Le DoJ cite ainsi les 65% de Pdm de l’iPhone aux Etats-Unis, un pourcentage qui correspond en fait au chiffre d’affaires de l’iPhone dans le secteur mobile et sur le seul territoire américain. La PDM réelle de l’iPhone aux US avoisinerait plutôt les 45%… et ça change tout ; car à priori, si une minorité d’utilisateurs est prête à payer beaucoup plus cher son smartphone (en l’occurence l’iPhone) plutôt que de se procurer l’une des nombreuses alternatives disponibles sur le marché, il y a peu de chances que cette décision d’achat soit « obligée » ou forcée par le contexte du marché. C’est forcément un libre choix. Et aux Etats-Unis, les entreprises restent libres de fixer les prix qu’elles souhaitent pour leurs produits et services.

Pour le dire autrement, si Ferrari vendait demain beaucoup plus de ses bolides à plusieurs centaines de milliers de dollars l’unité au point de rafler 60% du CA du secteur automobile, cela ne placerait toujours pas le constructeur en situation dominante et encore moins en situation de monopole. Sans doute conscient des limites de sa propre comparaison, le DoJ explique que si l’iPhone et l’App Store rapportent autant à Apple, c’est justement à cause d’une politique commerciale douteuse, dont la fameuse taxe Apple (que pratique pourtant aussi Google et tous les tenanciers de boutiques applicatives). Cela ne déplace pas vraiment la problématique :  le DoJ peut certes parvenir à démontrer que certaines de ces pratiques sont effectivement litigieuses, mais il sera en revanche bien plus difficile de démontrer qu’elles sont avant tout litigieuses parce qu’Apple serait hypothétiquement en situation de position dominante voire monopolistique : si un développeur n’est pas content de la taxe Apple et des règles de l’App Store, il peut toujours proposer son application sur Android, qui pour rappel est le système mobile réellement dominant sur le marché, y compris aux Etats-Unis.

L’accusation de monopole n’est pas la seule « pique » du DoJ qui fasse tiquer les journalistes et les spécialistes juridiques américains. Le DoJ accuse aussi Apple d’avoir indûment causé la perte de nombreux fabricants mobiles, d’avoir des pratiques anticoncurrentielles avec CarPlay,  ou bien encore de freiner l’innovation sur les messageries concurrentes en limitant les SMS à Messages (les SMS, ce sommet d’innovation pour les messageries, mode ironie « on »).

» **À faire**
D'après l'extrait sur l'action du DoJ contre Apple, quelle serait la part de marché réelle de l'iPhone aux États-Unis ?

» **Données**

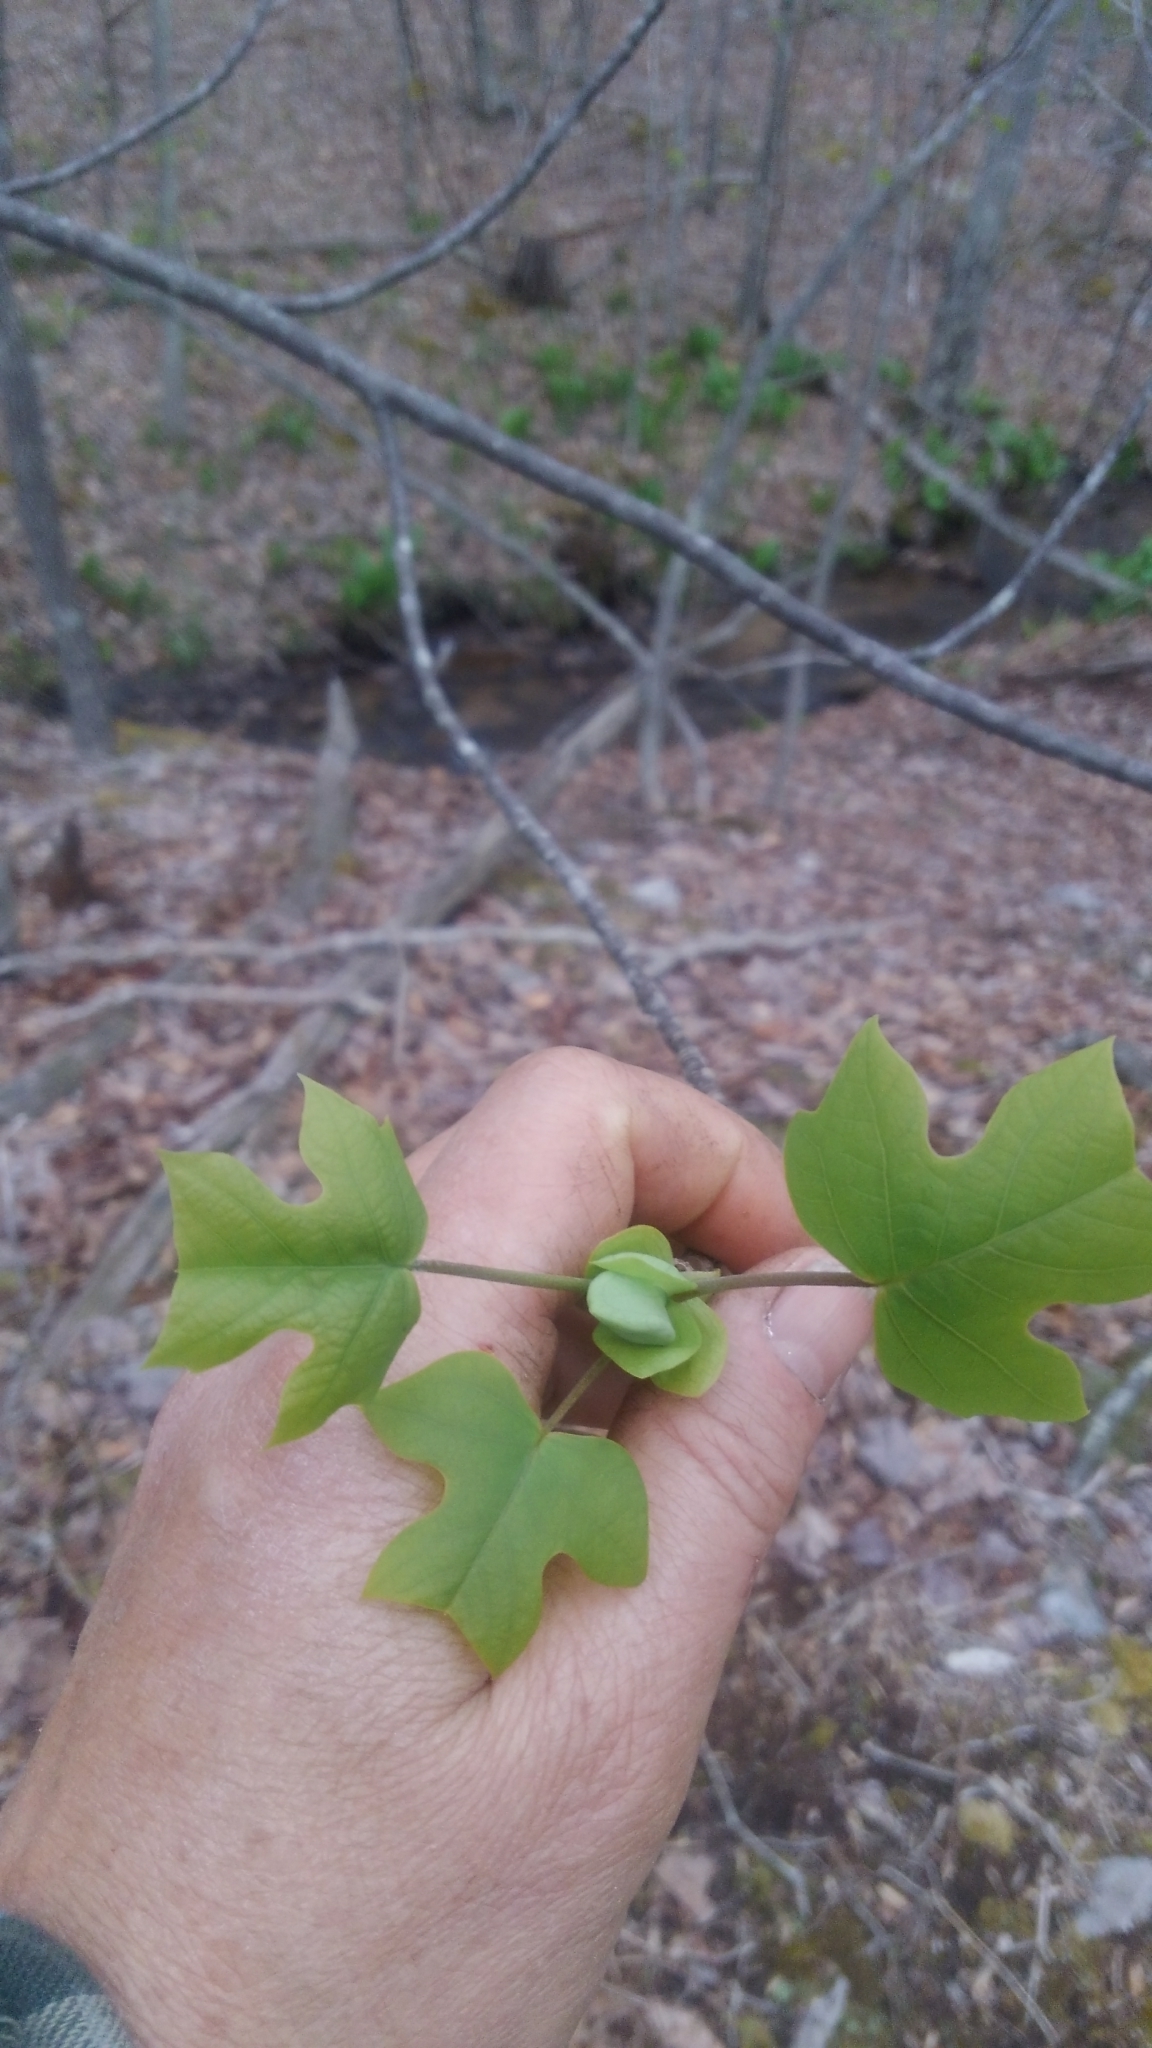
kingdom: Plantae
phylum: Tracheophyta
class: Magnoliopsida
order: Magnoliales
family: Magnoliaceae
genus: Liriodendron
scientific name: Liriodendron tulipifera
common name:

» **Bonne réponse**
Elle avoisinerait plutôt les 45 %.